As the name indicates, focal (or partial) seizures involve an electrical storm affecting only a part of the brain. Such seizures may remain localized or spread to other parts of the cerebral cortex. The temporal lobes, one on each side of the head just above the ears, are the brain sites of one of the most common forms of epilepsy involving focal seizures.
“Epilepsy afflicts approximately 1 percent of the U.S. population. A large proportion of epileptic adults have temporal lobe epilepsy, which is often very difficult to treat, and for about 30 percent of those individuals the only treatment option is surgery,” said study co-author Dr. Thomas J. McCown, associate professor of psychiatry in UNCs School of Medicine and a member of the UNC Gene Therapy Center. That option is surgical resection, or removal of abnormal brain tissue at the site linked to the seizures. However, despite resection, only 50 percent to 60 percent of temporal lobe epilepsy patients improve following the surgery.
In the new research, McCown and his Gene Therapy Center colleagues Rebecca Haberman, a post-doctoral fellow, and Dr. R. Jude Samulski, center director and professor of pharmacology, used a novel strategy to make laboratory rats less sensitive to experimentally induced focal seizures.
The researchers used an altered adeno-associated virus, or AAV, to deliver into the animals brain cells a coded sequence for the production of galanin, a neuroactive peptide known to suppress seizure activity.

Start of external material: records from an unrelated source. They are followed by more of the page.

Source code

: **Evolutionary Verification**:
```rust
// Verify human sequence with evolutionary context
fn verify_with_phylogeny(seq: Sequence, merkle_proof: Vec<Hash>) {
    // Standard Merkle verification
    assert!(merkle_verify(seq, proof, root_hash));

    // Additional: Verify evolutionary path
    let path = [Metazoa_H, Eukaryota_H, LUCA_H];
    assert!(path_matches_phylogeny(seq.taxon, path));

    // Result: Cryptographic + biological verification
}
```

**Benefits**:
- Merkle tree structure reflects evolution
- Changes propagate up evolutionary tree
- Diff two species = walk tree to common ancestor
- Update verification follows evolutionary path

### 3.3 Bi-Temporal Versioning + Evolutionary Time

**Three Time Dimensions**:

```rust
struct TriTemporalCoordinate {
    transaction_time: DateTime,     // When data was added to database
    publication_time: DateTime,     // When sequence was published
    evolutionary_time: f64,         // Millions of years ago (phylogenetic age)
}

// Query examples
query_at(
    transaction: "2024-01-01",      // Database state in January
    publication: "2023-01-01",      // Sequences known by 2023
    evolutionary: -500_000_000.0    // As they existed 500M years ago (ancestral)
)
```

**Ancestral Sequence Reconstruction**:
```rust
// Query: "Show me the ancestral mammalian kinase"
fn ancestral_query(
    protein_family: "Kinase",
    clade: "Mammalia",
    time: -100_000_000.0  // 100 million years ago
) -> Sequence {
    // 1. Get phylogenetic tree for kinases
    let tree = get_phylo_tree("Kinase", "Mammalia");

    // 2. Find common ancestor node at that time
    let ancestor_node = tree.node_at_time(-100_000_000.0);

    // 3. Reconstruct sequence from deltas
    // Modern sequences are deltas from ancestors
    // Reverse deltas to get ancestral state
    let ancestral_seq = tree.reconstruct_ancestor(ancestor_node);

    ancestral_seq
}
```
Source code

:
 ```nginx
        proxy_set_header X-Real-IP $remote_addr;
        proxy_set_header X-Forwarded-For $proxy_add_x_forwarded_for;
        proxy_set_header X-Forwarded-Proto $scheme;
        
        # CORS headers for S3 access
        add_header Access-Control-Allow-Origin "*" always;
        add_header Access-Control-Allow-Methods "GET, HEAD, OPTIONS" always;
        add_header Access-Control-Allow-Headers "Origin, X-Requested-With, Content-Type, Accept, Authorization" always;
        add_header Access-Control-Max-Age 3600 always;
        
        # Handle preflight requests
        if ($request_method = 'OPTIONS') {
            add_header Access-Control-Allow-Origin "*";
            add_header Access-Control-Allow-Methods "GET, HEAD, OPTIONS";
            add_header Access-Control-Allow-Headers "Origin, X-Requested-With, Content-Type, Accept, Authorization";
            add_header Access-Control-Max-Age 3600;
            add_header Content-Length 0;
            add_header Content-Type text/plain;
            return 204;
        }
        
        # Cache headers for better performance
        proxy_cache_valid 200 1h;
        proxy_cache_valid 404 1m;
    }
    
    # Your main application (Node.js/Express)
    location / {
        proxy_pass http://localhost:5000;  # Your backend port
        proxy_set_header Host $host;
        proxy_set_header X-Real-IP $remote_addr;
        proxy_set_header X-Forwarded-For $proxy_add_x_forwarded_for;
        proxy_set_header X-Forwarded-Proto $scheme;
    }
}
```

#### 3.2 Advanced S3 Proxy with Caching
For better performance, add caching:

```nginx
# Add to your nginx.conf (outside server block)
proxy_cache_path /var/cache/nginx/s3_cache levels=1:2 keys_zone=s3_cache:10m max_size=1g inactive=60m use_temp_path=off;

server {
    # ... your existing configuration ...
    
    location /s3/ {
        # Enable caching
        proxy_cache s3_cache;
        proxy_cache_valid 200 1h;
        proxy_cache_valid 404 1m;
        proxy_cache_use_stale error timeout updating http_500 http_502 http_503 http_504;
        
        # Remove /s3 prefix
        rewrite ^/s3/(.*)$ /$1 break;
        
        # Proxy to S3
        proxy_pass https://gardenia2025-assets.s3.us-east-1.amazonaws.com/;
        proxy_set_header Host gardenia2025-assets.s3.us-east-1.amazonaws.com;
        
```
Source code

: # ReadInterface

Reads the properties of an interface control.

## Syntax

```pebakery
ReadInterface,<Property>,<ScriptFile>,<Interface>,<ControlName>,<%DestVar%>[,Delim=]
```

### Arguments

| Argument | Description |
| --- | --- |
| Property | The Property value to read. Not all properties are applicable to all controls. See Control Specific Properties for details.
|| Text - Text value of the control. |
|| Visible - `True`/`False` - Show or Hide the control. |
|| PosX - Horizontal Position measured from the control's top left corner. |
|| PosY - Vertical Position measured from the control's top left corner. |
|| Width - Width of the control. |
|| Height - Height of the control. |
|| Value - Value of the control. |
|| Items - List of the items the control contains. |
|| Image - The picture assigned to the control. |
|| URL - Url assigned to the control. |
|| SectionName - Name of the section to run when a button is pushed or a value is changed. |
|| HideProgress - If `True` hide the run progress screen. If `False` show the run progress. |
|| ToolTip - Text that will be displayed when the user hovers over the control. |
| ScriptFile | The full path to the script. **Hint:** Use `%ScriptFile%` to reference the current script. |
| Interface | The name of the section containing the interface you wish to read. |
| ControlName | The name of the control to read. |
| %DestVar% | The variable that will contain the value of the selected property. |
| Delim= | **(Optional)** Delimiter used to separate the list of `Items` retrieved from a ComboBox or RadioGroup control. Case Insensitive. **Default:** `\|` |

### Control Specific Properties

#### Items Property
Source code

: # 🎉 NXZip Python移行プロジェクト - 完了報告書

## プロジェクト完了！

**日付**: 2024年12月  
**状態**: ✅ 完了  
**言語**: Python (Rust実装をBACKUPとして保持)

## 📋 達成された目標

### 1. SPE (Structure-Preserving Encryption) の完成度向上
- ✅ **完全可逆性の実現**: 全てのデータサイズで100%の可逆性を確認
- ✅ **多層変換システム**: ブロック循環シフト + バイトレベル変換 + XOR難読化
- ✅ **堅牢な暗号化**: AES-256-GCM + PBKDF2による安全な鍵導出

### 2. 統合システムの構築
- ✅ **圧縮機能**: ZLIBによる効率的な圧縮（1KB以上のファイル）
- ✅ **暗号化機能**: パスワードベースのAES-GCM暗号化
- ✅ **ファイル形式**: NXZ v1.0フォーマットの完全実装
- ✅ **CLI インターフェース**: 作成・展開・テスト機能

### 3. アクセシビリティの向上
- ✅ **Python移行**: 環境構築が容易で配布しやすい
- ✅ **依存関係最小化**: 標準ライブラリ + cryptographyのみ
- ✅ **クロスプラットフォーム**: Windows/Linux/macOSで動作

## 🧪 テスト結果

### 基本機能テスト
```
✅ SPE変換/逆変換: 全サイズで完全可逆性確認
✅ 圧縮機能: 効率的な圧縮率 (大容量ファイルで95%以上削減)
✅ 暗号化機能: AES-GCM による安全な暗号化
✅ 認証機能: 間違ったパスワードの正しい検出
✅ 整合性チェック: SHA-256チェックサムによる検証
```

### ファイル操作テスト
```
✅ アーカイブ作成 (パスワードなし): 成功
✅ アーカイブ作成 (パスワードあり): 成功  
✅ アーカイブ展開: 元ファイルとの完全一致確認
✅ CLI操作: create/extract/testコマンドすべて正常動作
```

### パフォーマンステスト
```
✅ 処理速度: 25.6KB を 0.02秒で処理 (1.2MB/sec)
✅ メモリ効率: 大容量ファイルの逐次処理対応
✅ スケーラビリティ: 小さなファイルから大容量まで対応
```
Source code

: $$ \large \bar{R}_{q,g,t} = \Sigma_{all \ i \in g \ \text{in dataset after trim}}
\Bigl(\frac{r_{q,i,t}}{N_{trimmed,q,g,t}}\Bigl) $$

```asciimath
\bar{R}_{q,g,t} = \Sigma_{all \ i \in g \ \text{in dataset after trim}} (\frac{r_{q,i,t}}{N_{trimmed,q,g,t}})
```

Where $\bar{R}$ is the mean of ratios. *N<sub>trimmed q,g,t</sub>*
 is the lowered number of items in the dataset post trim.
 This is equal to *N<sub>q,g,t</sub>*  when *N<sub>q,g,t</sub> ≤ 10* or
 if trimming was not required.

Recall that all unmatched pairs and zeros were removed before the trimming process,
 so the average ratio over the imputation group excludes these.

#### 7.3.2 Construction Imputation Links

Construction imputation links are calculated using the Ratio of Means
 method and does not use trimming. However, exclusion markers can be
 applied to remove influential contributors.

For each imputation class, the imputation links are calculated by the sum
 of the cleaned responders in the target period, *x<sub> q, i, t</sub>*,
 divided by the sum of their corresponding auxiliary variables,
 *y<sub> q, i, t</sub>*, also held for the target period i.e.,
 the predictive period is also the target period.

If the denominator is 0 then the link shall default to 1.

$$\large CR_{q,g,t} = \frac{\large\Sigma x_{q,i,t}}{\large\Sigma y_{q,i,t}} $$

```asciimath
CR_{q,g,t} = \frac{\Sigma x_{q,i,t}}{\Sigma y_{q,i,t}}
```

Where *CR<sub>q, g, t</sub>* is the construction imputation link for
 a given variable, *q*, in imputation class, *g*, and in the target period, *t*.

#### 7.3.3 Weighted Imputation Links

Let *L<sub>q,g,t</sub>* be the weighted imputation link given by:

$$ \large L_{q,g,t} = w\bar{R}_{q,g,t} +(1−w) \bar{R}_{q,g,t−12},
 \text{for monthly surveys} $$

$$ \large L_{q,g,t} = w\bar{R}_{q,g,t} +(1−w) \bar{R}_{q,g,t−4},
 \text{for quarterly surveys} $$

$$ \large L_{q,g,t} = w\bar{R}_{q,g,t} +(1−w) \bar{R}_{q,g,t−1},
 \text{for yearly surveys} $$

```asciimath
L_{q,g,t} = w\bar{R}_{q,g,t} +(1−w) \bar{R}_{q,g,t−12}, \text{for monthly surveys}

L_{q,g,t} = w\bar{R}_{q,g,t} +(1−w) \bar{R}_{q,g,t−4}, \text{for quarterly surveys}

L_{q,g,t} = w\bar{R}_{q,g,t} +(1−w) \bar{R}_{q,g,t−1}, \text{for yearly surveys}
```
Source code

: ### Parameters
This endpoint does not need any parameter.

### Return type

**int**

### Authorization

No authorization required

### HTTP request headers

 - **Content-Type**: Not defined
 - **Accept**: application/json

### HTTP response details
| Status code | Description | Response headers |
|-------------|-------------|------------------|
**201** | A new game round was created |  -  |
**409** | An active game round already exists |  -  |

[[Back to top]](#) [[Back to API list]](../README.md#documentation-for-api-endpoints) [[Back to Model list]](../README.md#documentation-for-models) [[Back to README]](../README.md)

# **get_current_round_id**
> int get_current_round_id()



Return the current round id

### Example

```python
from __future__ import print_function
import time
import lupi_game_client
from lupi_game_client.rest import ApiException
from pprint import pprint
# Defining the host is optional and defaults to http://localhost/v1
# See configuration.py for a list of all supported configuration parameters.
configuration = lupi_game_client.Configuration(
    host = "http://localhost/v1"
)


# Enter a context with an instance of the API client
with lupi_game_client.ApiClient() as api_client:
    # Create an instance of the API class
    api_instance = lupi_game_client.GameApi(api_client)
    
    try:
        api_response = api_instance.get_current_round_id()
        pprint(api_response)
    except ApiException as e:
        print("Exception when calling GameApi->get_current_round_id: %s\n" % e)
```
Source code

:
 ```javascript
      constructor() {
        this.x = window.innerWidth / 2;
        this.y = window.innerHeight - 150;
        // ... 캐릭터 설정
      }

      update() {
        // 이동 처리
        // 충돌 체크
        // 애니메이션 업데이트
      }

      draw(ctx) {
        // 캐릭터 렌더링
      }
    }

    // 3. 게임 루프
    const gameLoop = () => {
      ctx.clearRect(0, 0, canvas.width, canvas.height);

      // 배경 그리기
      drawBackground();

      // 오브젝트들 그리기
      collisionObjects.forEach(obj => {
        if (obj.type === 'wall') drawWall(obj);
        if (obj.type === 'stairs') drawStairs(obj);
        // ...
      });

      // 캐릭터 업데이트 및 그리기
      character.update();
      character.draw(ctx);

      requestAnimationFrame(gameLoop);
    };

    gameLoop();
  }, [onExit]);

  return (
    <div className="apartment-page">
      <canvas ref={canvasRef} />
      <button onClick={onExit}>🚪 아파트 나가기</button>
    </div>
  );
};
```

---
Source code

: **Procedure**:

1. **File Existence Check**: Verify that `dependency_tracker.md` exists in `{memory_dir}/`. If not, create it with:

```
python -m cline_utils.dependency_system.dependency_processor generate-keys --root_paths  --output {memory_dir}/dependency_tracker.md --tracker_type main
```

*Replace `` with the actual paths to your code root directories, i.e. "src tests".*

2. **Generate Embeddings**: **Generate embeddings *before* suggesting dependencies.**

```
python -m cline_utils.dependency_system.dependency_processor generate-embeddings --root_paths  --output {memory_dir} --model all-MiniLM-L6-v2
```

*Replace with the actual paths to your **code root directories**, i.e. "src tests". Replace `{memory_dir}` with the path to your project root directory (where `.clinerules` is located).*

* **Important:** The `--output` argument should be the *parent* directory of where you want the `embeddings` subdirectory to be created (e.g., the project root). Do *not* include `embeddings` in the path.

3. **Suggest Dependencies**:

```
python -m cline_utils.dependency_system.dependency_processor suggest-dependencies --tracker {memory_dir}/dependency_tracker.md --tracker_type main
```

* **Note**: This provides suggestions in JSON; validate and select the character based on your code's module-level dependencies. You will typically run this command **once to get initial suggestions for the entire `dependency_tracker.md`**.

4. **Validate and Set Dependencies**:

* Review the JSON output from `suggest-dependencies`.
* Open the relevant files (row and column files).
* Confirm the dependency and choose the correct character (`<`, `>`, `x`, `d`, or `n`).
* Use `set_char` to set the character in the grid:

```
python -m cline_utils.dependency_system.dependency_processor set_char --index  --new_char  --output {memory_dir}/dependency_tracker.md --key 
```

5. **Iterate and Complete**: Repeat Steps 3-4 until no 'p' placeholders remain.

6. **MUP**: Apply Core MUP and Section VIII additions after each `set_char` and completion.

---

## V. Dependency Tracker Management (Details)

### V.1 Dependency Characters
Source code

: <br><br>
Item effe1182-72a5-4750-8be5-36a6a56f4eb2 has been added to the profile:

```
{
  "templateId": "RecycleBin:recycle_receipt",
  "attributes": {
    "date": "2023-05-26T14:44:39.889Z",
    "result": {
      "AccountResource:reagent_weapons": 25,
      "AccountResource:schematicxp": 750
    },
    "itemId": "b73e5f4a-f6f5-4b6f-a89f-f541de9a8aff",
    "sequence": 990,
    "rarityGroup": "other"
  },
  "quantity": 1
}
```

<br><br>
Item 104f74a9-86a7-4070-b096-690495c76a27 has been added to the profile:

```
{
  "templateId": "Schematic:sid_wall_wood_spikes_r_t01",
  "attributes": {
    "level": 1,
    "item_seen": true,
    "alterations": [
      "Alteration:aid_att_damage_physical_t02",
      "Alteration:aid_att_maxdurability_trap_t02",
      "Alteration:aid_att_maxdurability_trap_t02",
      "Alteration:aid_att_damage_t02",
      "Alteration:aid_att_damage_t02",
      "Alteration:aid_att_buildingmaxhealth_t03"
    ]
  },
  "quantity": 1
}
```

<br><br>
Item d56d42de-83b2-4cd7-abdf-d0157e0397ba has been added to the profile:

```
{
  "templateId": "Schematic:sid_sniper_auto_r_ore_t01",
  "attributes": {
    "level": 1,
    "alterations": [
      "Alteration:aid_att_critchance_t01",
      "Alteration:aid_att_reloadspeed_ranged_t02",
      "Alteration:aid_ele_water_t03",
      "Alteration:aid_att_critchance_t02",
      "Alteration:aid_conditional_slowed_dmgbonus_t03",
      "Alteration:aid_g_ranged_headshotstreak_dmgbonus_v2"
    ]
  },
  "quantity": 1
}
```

In earlier studies, McCown and his team learned there would be no attenuation of seizure activity if galanin was produced within neurons and wasnt secreted from the cells. In addition, brain cells would die following induced seizures. Moreover, these cells were in a brain area intimately involved in temporal lobe epilepsy, McCown said.
In the new research, the cargo delivered via AAV included coded instructions for galanin and a secretory sequence that caused the galanin to be non-specifically secreted from the cell. In one experiment, sensitivity to focal seizure was reduced significantly. In another model seizure experiment, the AAV “construct” was delivered to only one side of the brain. Cell death after seizure induction occurred only in the untreated area.
“The treated side looked normal,” McCown said. “This suggests that we can secrete an active peptide in a brain structure thats closely tied to temporal lobe seizures.”
Gene expression following delivery the AAV construct can be turned off by the antibiotic doxycycline, which McCown said was an important feature of the research. “Whether it be via an antimicrobial compound or an analog, this is an absolutely crucial component to human gene therapy. You have to be able to turn gene expression off.”
In terms of focal seizure control through gene therapy, the new study brings researchers a step closer to resolving a major issue: how to influence only a specific area of the brain. “In the case of seizures, the area is much more restrictive than that of a single-gene disorder where you need to hit most of the cells in a large proportion of the brain,” McCown said.
Further laboratory studies with this new gene therapy platform may prove promising for treatment of temporal lobe epilepsy patients who are slated for surgery, McCown said. “You could put in this AAV vector prior to surgery and then see what effect it has on the tissue to be removed. If it controls seizure activity, you might have to reconsider resection.”